#### Task directions:
For the data below, please report each line where the word "SemiBold" is found.

#### Material for the task:
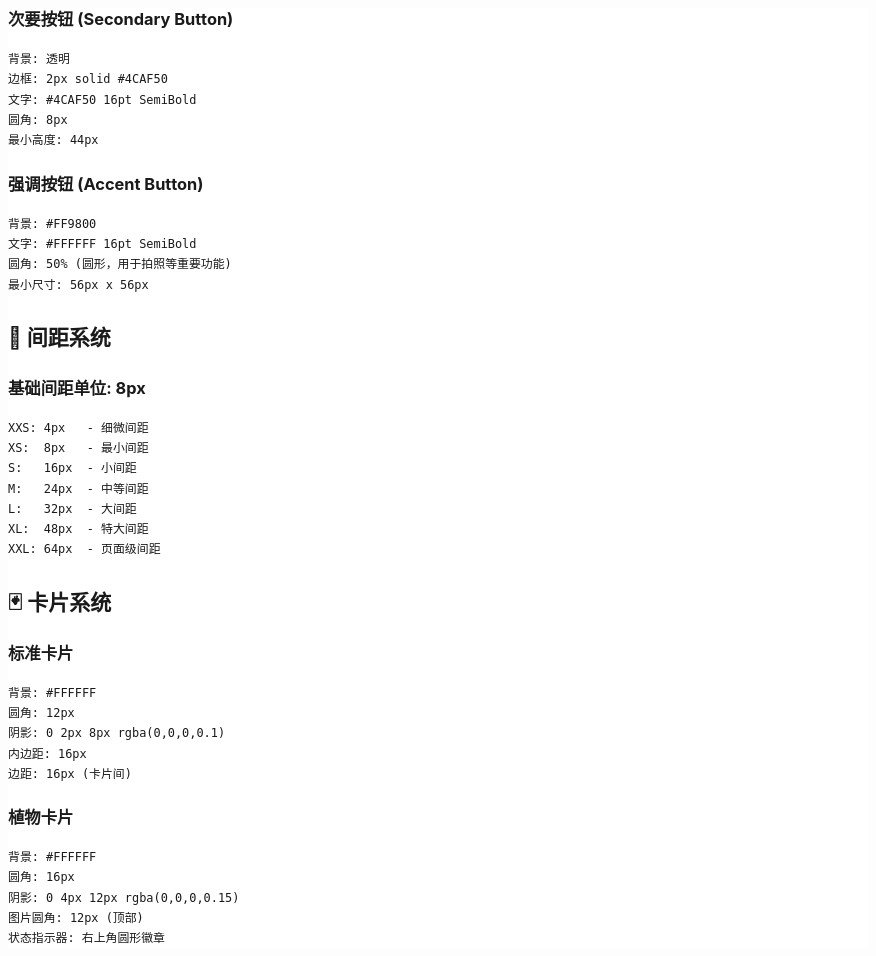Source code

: ### 次要按钮 (Secondary Button)
```
背景: 透明
边框: 2px solid #4CAF50
文字: #4CAF50 16pt SemiBold
圆角: 8px
最小高度: 44px
```

### 强调按钮 (Accent Button)
```
背景: #FF9800
文字: #FFFFFF 16pt SemiBold
圆角: 50% (圆形，用于拍照等重要功能)
最小尺寸: 56px x 56px
```

## 📐 间距系统

### 基础间距单位: 8px

```
XXS: 4px   - 细微间距
XS:  8px   - 最小间距
S:   16px  - 小间距
M:   24px  - 中等间距
L:   32px  - 大间距
XL:  48px  - 特大间距
XXL: 64px  - 页面级间距
```

## 🃏 卡片系统

### 标准卡片
```
背景: #FFFFFF
圆角: 12px
阴影: 0 2px 8px rgba(0,0,0,0.1)
内边距: 16px
边距: 16px (卡片间)
```

### 植物卡片
```
背景: #FFFFFF
圆角: 16px
阴影: 0 4px 12px rgba(0,0,0,0.15)
图片圆角: 12px (顶部)
状态指示器: 右上角圆形徽章
```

#### Written solution:
文字: #4CAF50 16pt SemiBold
文字: #FFFFFF 16pt SemiBold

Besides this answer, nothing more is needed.